WHAT TO DO → I would like every line of the records below that contains the word "root" copied.

(Bounding boxes with keypoints)
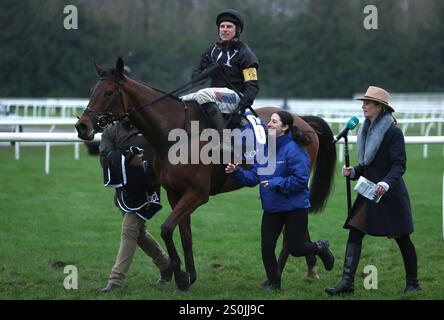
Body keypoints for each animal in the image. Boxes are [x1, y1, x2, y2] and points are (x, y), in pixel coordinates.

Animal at [75, 57, 336, 290]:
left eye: (109, 92)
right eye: (92, 90)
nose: (82, 126)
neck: (176, 134)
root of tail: (304, 122)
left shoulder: (197, 194)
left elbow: (166, 228)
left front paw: (181, 276)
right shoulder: (175, 193)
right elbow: (184, 234)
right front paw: (188, 276)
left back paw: (281, 274)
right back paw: (305, 267)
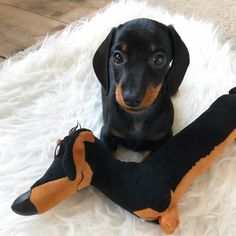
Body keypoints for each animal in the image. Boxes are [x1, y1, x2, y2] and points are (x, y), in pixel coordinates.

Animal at [12, 90, 236, 234]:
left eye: (61, 156)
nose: (18, 204)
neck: (120, 177)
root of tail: (231, 96)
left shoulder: (163, 197)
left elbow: (168, 214)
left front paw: (171, 223)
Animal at [92, 18, 190, 151]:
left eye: (159, 59)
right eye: (117, 56)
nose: (131, 99)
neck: (137, 118)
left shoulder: (163, 137)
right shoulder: (107, 133)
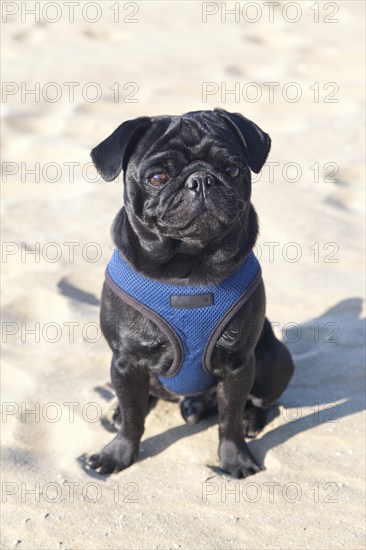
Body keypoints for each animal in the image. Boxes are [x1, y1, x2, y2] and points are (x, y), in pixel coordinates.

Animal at [88, 109, 294, 478]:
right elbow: (133, 418)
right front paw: (118, 454)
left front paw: (236, 459)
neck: (187, 269)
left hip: (274, 359)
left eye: (232, 169)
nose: (201, 180)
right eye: (158, 177)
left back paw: (252, 420)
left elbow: (229, 420)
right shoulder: (125, 361)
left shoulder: (239, 364)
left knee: (260, 401)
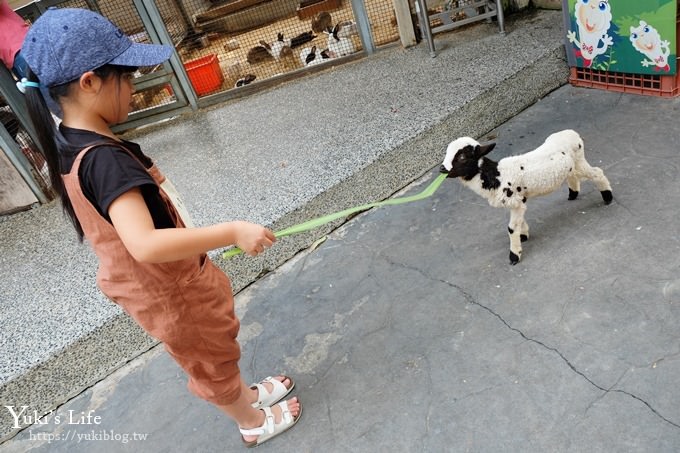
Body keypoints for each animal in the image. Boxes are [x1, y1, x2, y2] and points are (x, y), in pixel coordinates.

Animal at [438, 130, 612, 264]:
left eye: (462, 157)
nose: (442, 169)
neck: (495, 175)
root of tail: (573, 134)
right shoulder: (516, 202)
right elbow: (519, 222)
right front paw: (523, 236)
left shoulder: (515, 200)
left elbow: (511, 228)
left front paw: (514, 255)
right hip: (571, 167)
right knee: (573, 175)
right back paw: (573, 193)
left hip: (579, 161)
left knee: (597, 173)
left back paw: (607, 197)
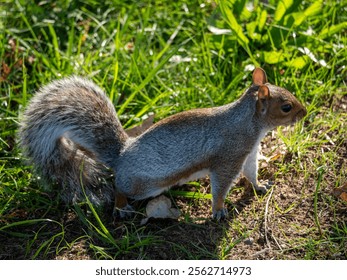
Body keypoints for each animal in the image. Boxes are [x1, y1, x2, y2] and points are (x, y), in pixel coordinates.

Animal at [19, 67, 308, 219]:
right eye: (286, 106)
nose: (304, 112)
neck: (248, 123)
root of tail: (121, 156)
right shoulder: (228, 157)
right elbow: (221, 186)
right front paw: (218, 210)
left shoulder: (247, 153)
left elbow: (251, 173)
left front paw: (260, 185)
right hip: (144, 185)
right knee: (120, 187)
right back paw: (122, 207)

SOLUTION FOR THIS PROBLEM →
root of tail: (304, 122)
root of tail: (231, 96)
root of tail: (573, 134)
root of tail: (121, 156)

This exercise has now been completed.